[Records from a data source]
*** Block opens ***
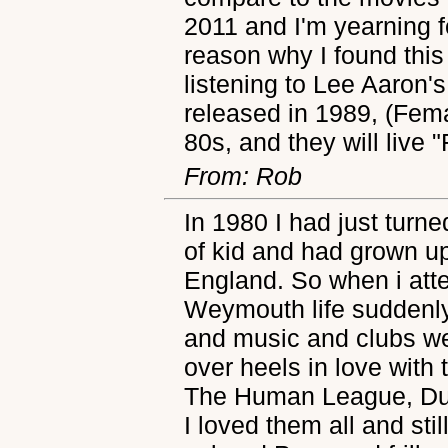
2011 and I'm yearning 
reason why I found this
listening to Lee Aaron'
released in 1989, (Fema
80s, and they will live 
From: Rob
In 1980 I had just turne
of kid and had grown up 
England. So when i atte
Weymouth life suddenly
and music and clubs wer
over heels in love wit
The Human League, Du
I loved them all and sti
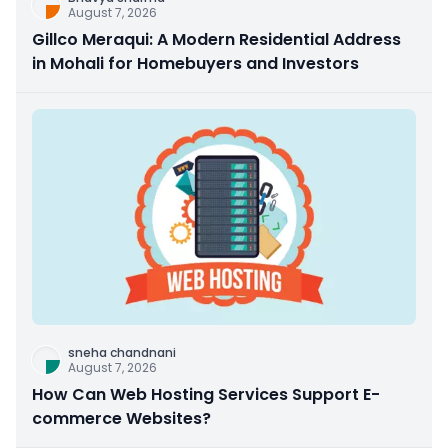
August 7, 2026
Gillco Meraqui: A Modern Residential Address
in Mohali for Homebuyers and Investors
sneha chandnani
August 7, 2026
How Can Web Hosting Services Support E-
commerce Websites?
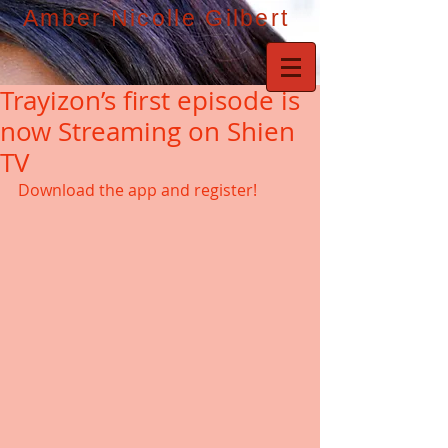
Amber Nicolle Gilbert
Trayizon’s first episode is
now Streaming on Shien
TV
Download the app and register! 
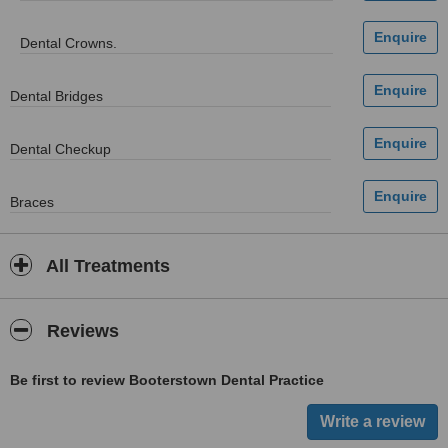
Dental Crowns.
Dental Bridges
Dental Checkup
Braces
All Treatments
Reviews
Be first to review Booterstown Dental Practice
*** Block closes ***
TASK GOAL –
Word for word, repeat only the lines from the line containing "England. So when i atte" through the end of the data, without any pictures.

SOLUTION FOR THIS TASK –
England. So when i atte
Weymouth life suddenly
and music and clubs wer
over heels in love wit
The Human League, Du
I loved them all and sti
August 7, 2026
Gillco Meraqui: A Modern Residential Address
in Mohali for Homebuyers and Investors
sneha chandnani
August 7, 2026
How Can Web Hosting Services Support E-
commerce Websites?
Amber Nicolle Gilbert
Trayizon’s first episode is
now Streaming on Shien
TV
Download the app and register! 
Dental Crowns.
Dental Bridges
Dental Checkup
Braces
All Treatments
Reviews
Be first to review Booterstown Dental Practice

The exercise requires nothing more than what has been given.